Saved entries:
^^^^^^^^

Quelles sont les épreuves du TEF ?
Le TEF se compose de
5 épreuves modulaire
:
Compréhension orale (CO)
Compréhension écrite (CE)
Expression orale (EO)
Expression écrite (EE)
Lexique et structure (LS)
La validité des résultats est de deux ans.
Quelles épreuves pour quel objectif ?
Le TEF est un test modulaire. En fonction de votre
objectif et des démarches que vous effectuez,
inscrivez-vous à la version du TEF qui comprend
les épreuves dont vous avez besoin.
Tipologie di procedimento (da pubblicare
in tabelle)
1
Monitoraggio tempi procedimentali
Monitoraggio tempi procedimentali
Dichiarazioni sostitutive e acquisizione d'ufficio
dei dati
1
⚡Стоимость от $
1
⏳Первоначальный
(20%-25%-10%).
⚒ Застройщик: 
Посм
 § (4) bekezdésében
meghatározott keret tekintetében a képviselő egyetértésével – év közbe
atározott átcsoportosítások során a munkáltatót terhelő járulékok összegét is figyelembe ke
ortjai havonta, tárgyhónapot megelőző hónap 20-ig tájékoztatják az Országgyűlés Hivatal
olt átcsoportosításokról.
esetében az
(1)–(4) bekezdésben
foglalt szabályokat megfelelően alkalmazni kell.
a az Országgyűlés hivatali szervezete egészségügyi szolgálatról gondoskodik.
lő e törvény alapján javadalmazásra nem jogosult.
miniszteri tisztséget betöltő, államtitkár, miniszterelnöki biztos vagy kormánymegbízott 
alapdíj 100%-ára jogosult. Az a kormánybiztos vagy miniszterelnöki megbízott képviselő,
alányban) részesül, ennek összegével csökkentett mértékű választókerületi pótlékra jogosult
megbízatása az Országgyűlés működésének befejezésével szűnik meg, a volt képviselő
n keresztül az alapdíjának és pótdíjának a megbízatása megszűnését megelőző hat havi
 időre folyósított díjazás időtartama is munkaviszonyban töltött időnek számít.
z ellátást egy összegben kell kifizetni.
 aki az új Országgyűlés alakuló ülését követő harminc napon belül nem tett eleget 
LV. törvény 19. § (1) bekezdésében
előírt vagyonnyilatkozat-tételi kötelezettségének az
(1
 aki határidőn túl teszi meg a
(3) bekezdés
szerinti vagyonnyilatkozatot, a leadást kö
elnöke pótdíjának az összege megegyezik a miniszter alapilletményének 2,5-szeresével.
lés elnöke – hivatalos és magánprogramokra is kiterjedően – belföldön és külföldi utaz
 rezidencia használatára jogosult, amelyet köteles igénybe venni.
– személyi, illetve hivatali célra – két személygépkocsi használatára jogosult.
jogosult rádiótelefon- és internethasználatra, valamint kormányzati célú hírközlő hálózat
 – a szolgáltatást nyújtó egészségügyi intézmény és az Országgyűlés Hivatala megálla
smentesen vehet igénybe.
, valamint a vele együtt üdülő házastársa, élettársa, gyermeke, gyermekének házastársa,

^^^^^^^^

From the data above, pick out each line containing "vous" and copy it.

● **TASK OUTPUT**:
objectif et des démarches que vous effectuez,
inscrivez-vous à la version du TEF qui comprend
les épreuves dont vous avez besoin.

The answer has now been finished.